- **TASK BRIEF**:
Only one stretch of the records below is wanted: the lines from the one holding "left elbow: (988, 284, -1)" through the one holding "right hip: (850, 378, 3)". Return it exactly, both ends included.

- **THE RECORDS**:
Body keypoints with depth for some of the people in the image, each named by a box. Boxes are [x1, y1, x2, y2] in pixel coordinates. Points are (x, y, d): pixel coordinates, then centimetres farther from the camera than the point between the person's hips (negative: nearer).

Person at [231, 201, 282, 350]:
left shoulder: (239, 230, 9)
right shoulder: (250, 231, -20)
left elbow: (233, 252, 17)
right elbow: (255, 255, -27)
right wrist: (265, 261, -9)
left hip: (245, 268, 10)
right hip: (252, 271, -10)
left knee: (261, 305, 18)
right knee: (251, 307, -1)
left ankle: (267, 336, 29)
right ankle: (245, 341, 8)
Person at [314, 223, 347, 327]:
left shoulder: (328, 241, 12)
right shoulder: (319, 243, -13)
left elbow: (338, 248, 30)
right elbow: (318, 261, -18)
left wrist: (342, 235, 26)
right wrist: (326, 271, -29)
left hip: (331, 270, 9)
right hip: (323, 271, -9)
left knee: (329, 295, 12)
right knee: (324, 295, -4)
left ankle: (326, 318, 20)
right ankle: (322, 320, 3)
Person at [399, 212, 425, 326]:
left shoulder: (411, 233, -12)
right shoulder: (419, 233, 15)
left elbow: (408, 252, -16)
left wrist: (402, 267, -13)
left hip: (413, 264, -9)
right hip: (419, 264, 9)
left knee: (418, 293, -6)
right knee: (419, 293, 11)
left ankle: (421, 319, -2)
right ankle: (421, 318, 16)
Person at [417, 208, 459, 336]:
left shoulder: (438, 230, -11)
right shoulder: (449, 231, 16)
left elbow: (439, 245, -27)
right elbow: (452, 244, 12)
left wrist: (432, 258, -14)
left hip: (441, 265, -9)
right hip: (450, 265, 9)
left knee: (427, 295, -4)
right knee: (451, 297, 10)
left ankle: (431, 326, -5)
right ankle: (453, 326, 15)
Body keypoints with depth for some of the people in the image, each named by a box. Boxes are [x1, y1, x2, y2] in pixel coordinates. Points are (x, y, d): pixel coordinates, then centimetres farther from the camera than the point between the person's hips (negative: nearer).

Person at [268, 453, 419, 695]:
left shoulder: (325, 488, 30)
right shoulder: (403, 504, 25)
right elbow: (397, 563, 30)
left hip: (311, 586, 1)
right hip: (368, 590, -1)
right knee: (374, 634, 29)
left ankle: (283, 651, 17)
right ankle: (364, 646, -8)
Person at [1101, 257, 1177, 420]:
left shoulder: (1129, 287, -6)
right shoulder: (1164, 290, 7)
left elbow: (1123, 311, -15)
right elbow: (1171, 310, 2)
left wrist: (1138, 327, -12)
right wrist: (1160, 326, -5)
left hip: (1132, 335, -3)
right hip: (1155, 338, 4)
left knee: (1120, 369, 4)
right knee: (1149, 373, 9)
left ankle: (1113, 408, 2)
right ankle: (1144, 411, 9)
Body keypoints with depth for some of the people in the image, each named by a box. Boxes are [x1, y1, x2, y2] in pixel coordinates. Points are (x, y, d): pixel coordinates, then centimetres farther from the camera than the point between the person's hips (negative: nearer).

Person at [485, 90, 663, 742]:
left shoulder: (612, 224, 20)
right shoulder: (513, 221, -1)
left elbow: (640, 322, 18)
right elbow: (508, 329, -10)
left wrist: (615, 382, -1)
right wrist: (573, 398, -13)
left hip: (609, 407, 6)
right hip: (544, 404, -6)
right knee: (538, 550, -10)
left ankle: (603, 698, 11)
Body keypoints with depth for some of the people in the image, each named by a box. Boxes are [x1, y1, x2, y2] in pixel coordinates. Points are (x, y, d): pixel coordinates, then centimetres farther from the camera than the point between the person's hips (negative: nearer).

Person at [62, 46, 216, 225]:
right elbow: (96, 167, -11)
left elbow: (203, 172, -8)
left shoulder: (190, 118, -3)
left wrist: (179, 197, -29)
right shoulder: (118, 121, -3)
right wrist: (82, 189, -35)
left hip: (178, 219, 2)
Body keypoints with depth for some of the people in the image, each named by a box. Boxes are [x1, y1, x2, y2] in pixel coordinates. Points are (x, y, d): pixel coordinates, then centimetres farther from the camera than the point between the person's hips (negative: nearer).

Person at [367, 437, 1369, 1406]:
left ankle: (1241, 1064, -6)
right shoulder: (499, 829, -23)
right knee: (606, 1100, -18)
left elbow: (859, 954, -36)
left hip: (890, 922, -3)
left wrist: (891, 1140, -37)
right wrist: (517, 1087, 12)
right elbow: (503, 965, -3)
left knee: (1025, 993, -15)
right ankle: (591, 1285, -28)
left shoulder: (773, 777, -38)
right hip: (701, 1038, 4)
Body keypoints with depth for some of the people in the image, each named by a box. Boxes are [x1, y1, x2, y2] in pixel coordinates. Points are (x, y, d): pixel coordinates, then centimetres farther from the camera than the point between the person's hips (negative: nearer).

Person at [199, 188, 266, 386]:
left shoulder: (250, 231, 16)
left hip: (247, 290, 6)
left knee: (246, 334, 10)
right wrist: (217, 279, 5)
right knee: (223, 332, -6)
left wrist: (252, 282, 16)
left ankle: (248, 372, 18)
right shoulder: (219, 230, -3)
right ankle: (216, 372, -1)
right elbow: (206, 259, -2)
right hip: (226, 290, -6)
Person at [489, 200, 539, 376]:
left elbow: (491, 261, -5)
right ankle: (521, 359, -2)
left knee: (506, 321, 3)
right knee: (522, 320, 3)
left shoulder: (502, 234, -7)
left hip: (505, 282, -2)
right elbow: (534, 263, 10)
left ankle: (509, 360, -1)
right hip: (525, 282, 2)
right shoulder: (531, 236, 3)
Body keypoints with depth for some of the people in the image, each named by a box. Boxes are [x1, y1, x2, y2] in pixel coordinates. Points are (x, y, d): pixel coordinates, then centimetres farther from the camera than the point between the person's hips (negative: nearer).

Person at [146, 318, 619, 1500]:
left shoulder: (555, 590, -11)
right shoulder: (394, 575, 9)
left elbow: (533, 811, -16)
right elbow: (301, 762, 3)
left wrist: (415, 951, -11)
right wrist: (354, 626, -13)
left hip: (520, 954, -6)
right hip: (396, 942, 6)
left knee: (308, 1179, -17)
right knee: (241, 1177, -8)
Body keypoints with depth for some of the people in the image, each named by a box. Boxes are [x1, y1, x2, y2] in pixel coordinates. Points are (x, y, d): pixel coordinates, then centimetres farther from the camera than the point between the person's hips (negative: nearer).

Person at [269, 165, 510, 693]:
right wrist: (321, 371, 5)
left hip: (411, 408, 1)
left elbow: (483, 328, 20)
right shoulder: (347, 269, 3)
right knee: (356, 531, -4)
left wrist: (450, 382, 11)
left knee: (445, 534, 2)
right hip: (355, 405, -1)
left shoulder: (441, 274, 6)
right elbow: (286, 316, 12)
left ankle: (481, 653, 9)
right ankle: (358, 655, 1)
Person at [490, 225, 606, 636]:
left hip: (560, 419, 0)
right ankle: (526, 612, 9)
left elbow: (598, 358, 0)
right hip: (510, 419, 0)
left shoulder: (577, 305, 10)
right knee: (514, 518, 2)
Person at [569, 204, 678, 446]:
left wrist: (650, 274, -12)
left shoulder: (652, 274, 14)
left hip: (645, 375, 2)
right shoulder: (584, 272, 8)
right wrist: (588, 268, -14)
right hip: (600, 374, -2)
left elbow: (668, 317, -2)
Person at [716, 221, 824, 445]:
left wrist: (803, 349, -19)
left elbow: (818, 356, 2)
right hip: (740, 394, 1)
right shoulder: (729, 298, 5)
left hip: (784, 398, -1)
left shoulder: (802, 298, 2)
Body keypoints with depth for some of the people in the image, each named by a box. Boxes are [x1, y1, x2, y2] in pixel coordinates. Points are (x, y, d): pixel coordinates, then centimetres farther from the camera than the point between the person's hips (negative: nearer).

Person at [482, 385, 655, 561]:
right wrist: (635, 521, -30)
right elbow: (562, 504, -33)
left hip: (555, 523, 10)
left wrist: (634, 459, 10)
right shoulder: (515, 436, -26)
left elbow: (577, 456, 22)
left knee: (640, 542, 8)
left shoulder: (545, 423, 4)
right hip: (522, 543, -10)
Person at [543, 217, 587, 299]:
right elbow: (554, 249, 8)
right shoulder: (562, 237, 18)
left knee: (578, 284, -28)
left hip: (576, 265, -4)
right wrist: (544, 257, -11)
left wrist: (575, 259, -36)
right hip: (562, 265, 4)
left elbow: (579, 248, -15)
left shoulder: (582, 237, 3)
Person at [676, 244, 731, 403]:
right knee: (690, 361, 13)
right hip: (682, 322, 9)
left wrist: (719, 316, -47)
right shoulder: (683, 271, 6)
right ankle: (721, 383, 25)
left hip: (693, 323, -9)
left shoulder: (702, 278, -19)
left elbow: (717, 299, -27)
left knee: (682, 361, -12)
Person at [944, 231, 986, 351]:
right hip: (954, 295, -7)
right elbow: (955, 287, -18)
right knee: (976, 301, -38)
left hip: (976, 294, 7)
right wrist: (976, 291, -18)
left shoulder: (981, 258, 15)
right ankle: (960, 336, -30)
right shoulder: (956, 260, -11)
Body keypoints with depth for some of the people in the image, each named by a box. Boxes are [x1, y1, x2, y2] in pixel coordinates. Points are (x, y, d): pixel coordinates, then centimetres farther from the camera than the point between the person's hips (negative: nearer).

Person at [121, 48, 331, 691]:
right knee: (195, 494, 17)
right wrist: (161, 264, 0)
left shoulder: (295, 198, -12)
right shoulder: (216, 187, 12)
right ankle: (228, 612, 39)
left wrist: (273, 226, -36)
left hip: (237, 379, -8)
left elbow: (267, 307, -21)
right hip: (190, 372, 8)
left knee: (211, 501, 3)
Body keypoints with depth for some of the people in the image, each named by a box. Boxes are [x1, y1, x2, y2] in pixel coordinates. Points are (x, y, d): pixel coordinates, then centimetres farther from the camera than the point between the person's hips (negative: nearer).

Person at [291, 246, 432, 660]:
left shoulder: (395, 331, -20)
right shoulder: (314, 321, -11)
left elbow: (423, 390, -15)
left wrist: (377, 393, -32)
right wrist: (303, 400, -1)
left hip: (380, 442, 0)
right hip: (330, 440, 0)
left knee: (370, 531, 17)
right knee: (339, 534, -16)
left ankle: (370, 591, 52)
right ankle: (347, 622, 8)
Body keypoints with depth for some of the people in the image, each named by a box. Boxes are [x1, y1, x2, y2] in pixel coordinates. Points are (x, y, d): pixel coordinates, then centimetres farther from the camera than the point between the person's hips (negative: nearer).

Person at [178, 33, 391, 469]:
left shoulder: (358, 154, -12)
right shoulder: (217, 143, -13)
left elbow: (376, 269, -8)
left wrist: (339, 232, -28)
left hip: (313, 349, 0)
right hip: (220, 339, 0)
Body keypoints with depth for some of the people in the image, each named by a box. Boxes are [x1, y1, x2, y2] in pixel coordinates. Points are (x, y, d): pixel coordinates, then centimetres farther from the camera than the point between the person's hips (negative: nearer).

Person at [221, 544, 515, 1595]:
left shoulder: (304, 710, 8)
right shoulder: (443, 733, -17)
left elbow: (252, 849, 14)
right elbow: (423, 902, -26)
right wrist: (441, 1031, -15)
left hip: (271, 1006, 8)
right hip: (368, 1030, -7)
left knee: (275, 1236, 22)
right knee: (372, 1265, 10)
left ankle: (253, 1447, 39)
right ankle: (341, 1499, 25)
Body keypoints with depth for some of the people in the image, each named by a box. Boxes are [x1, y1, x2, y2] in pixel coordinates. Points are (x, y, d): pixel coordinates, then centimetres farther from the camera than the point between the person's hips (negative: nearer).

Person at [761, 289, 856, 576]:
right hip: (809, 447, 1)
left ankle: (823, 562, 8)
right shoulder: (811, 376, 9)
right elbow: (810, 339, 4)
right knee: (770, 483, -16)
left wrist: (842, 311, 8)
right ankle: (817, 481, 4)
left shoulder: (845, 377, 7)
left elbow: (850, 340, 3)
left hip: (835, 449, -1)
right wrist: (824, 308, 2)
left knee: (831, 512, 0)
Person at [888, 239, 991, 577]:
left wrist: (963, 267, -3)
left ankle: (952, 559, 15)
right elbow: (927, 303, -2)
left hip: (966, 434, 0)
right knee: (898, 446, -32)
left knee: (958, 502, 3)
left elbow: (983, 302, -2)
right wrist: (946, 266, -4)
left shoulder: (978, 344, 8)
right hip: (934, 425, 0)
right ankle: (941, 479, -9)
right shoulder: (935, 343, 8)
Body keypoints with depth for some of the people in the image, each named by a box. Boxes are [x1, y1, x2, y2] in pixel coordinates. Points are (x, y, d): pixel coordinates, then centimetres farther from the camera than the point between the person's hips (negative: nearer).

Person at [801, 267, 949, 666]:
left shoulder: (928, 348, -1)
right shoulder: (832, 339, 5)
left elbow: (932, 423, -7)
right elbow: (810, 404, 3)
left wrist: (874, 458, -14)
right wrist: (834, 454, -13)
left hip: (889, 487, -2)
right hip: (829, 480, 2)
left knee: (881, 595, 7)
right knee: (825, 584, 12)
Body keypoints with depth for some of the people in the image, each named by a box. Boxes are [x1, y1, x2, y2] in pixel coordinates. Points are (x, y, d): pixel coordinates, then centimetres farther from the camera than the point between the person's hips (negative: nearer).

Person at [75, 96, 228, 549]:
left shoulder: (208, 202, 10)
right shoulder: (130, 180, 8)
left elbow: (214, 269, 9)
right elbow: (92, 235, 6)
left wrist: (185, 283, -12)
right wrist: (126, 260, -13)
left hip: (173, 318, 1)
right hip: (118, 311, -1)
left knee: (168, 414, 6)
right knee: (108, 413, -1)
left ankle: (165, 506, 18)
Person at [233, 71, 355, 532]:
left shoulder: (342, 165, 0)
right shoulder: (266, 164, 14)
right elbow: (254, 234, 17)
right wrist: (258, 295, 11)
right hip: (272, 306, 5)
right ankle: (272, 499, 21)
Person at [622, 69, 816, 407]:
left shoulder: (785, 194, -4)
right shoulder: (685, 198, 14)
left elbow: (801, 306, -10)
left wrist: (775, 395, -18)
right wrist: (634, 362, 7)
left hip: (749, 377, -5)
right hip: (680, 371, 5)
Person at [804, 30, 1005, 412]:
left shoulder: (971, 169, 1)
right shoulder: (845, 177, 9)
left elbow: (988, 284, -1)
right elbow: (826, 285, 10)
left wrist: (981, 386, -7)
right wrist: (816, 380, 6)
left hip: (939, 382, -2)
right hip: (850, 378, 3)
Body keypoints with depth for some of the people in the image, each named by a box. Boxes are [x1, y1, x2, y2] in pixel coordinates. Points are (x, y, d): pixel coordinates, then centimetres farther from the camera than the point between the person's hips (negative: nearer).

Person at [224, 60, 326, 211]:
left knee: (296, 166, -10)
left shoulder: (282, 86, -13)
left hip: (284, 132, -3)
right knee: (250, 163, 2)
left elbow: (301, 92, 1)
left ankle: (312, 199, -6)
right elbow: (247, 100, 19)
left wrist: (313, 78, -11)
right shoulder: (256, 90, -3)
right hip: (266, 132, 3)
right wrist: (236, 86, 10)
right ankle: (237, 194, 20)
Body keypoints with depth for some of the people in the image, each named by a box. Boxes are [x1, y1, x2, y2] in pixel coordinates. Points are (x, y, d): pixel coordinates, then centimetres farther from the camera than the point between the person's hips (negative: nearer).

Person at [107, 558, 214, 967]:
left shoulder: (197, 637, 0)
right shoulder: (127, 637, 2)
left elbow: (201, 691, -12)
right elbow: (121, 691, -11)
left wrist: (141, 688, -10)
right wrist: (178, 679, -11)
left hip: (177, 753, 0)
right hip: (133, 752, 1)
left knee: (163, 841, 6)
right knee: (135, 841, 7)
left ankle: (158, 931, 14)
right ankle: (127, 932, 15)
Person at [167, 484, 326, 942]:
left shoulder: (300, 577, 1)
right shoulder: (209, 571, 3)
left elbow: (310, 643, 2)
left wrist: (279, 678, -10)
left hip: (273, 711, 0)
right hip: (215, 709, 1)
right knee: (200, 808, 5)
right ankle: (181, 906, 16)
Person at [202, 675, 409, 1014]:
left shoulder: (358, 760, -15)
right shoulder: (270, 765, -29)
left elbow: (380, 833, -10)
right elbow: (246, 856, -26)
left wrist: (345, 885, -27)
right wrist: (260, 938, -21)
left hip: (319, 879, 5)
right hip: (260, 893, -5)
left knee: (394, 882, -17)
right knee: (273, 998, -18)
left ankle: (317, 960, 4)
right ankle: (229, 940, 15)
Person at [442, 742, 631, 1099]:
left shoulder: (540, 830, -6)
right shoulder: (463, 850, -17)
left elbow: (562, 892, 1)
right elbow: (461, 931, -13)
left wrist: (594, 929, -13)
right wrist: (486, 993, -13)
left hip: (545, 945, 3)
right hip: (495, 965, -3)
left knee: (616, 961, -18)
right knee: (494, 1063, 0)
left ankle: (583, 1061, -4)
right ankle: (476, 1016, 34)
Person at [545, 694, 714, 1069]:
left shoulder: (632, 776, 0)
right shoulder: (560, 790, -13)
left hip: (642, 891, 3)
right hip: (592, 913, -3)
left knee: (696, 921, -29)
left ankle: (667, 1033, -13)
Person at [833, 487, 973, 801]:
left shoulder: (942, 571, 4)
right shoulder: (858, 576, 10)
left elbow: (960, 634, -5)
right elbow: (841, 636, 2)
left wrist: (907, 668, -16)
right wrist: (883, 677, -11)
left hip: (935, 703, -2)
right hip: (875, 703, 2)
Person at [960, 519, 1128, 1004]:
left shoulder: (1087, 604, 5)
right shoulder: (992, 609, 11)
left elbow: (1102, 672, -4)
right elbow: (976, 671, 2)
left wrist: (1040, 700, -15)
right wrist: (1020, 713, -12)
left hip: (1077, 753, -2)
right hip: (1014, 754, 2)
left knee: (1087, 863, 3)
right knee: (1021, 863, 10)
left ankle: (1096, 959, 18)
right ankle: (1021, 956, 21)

- **SOLUTION TO THE PROBLEM**:
left elbow: (988, 284, -1)
right elbow: (826, 285, 10)
left wrist: (981, 386, -7)
right wrist: (816, 380, 6)
left hip: (939, 382, -2)
right hip: (850, 378, 3)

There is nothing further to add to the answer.